By Daniel O’Connell
Are you in the mood for cultural/ethnic conflict? Mothers’ dying of cancer? Sexual relations with green people, pink people and sometimes purple people? This thing has all of them…in space. Yes, it’s true, you can watch Chris Pratt of Parks & Recreation’s fame debut on the cinema screen as a loveable goofball, but this time as a buff loveable goofball. He brings with him the same cliched group of rag-tag space criminals as you’ve come to expect from Hollywood – a feisty gun-toting raccoon, a proud and serious green woman, a tree trunk with feelings and Dave Bautista. The group flash around deep space, battling baddies in dark clothing and – surprise, surprise – eventually forming deep, lasting friendships.
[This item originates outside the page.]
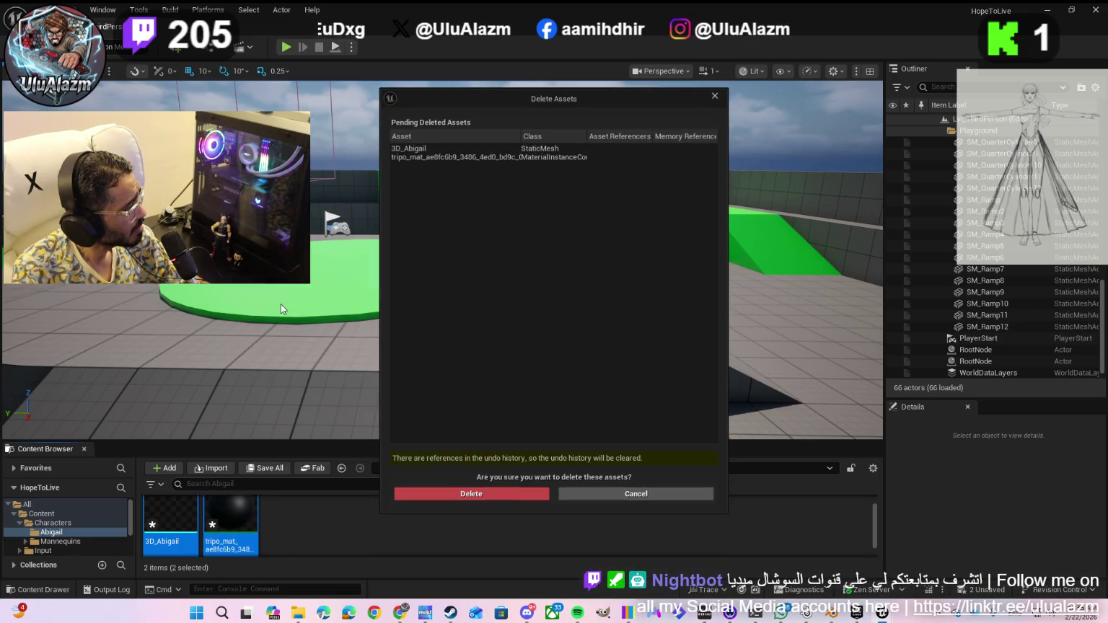
pyautogui.click(423, 150)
Blegh.
I saw the movie in a certified 1950s drive-in theater, one of the few surviving in Washington. It inhabited a small forest clearing somewhere amidst Port Townsend, the vestigial incarnation of a favorite American pastime. The parking spots were marked with pressed dunes of soil, and as we drove in a net of heavy xenon beams aligned with the projector screen before fading out to give way for the projector. Surprisingly, they had managed to maintain the classic hook-speaker system, whereby you pull out a wired speaker and attach it to the side of your car. For fear of bugs – and the screams of small children – we resigned to tuning in to the glitzy sound-effects with our radio.
The opening pulls a classic American switcheroo: It prods encouragingly at your heartstrings before abruptly sliding into a groovy rendition of Come and Get Your Love, to which our main man dances along rhythmically. Naturally, things don’t go as planned, and the screen is soon torn asunder by flitting swipes of lasers as the easily identified baddie does all he can to stop Pratt from escaping with a mysterious object. There’s also the pink woman shaming it up in his ship with whom he evidently “slept” the night before, but she is quickly dispatched of (I blame the patriarchy).
All in all, it’s a fitting intro. It vies to cover all the bases of a summer cinema crowdpleaser: Action, which varies from oh-my-will-the-main-character-get-hurt hand-to-hand combat to wow-these-rainbow-colored-people-aren’t-that-good-at-shooting space warfare; Romance, an awkward process whereby Buff Goofball tries to teach Proud Green Woman to dance, a concept that utterly baffles her; and Comedy, as Rodent Manboy and Groot “Grooty-pie” Grootson banter back and forth in terse hissing and basic-bitch grammatical assertions.
My only real gripe with the movie would lie in its cliches and conventions, but it would hardly be fair for me to criticize these points when it’s clear that that’s all it was trying to be. Overall, it’s fun, it’s entertaining and it’s got something for most every schmuck. Word around the urinal is that a sequel isn’t too far off. If it’s your thing you should have plenty more enjoyment to come. So go see it. Or don’t. I didn’t make the goddamn movie.